Hugues Weremme a retracé les « parcours parallèles » des trois femmes de Lesur, toutes trois soumises à l’échangisme, à la prostitution et à la zoophilie. « C’est un chasseur de femmes, un pervers sexuel. La femme est sa chose, un instrument au service de son plaisir », appuie Me Vignon, partie civile. Jusqu’à Clarisse, jeune femme fragile, mais qui se dégage enfin de son emprise dans le foyer maternel qu’elle rejoint en août 2016. Elle parle de le quitter : « Les portes de l’enfer s’entrebâillent mais pour lui, c’est insupportable. Il faut la détruire. Ce qui se passe à Hirson, c’est une exécution ! »

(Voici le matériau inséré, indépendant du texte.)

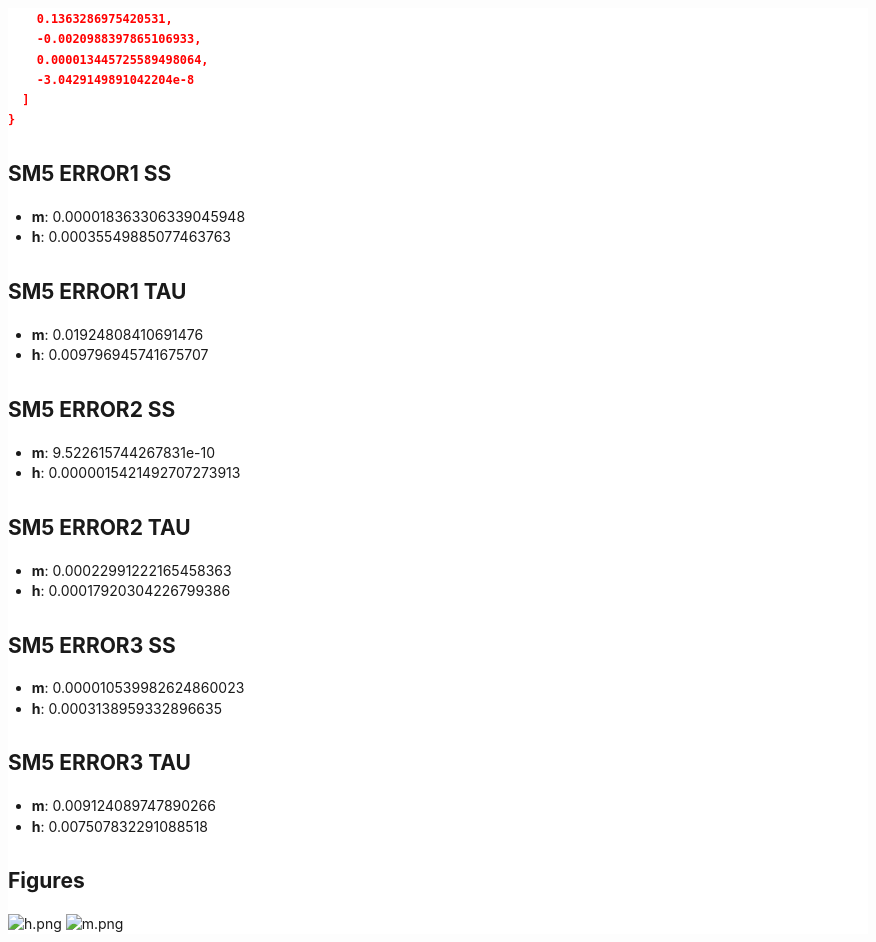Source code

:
 ```json
    0.1363286975420531,
    -0.0020988397865106933,
    0.000013445725589498064,
    -3.0429149891042204e-8
  ]
}
```

## SM5 ERROR1 SS

- **m**: 0.000018363306339045948
- **h**: 0.00035549885077463763

## SM5 ERROR1 TAU

- **m**: 0.01924808410691476
- **h**: 0.009796945741675707

## SM5 ERROR2 SS

- **m**: 9.522615744267831e-10
- **h**: 0.0000015421492707273913

## SM5 ERROR2 TAU

- **m**: 0.00022991222165458363
- **h**: 0.00017920304226799386

## SM5 ERROR3 SS

- **m**: 0.000010539982624860023
- **h**: 0.0003138959332896635

## SM5 ERROR3 TAU

- **m**: 0.009124089747890266
- **h**: 0.007507832291088518

## Figures

![h.png](images/h.png)
![m.png](images/m.png)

« Non, une pulsion de panique ! » rétorque Me Racle en défense. Pour elle, il n’y a pas préméditation, mais altération du discernement, tant Lesur était miné par « un délire paranoïaque ». Et des « circonstances atténuantes » à chercher dans un passé « d’enfant battu au quotidien, à coups de fouet ou de baïonnette, poussé à 15 ans dans les bras d’une femme de 34 ans qui l’a initié aux partouzes ».
Le verdict était attendu tard dans la nuit.
15/10 (2)
25 ANS POUR MARCEL LESUR EN APPEL
Bébé Emilie
Le verdict est tombé à 23 heures jeudi, devant la cour d’assises de la Somme : Marcel Lesur, maçon au chômage de Guise (Aisne), a été condamné à 25 ans de réclusion pour le meurtre de sa femme Clarisse, le 25 novembre 2016. Devant la cour, les deux premières épouses de Lesur ont confirmé ses déviances : échangisme et prostitution forcés, ainsi que zoophilie. En 2019, à Laon, Marcel Lesur avait été condamné à 22 ans. Exercice aléatoire que celui de l’appel… À Amiens, l’avocat général Werreme a réclamé 25 ans et il a été suivi à la lettre par les jurés. La peine est assortie d’une période de sûreté des deux tiers. Par ailleurs, Marcel Lesur est déchu de son autorité parentale sur les trois plus jeunes de ses douze enfants (ceux qu’il avait eus avec Clarisse).